Stated task 1
Name the subsystems that the SIS definitions passage says a safety-instrumented system consists of.
Stated task 2
Reproduce the part of the SIS definitions passage starting at "This section presents" and ending at "formulation that follows.".

Document extract
2 Definitions and assumptions

This section presents some definitions and assumptions for SIS performance assessment and lays the groundwork for the analytical formulation that follows.

2.1 Safety-instrumented system

A safety-instrumented system (SIS) is an independent protection layer installed to mitigate the risk associated with the operation of a specified hazardous system (Rausand, 2004). It consists of at least three subsystems: sensors, logic solvers, and the final element. The sensors monitor a pre-defined process variable (such as temperature or pressure). The measurement is transmitted to the logic solver, which compares it with a set value. In the event of a hazardous situation (temperature or pressure too high or too low, depending on the system and operation), the logic solver sends a signal to activate the final element. In this paper, we focus on the final element, specifically the shutdown valve. In the oil and gas industry, the shutdown valve is a very common final element used to cut off flow in pipelines or other processes. They are often set up in a 1oo1 or 1oo2 configuration. The 1oo2 is thought to have higher reliability because both valves need to fail for the system to fail, but where the risk to safety is not high, the 1oo1 set-up can be useful and more economical in terms of capital investment. Demand for these valves is low, and accordingly, they are classified by the IEC standards as a SIS with a low-demand mode of operation. Typical demand is less than once per year on average (IEC 61508:2010; IEC 61511:2016). Because these valves are inactive for a long period of time, any failure is not known until they are activated either through demand or a test. Such failures are referred to as dangerous undetected (DU) failures.

Dataset content
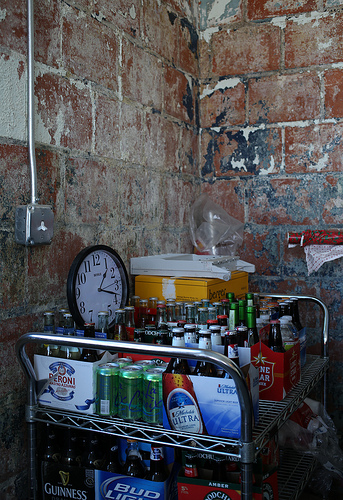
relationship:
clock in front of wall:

Full response 1
- Sensors
- Logic solvers
- The final element

Full response 2
This section presents some definitions and assumptions for SIS performance assessment and lays the groundwork for the analytical formulation that follows.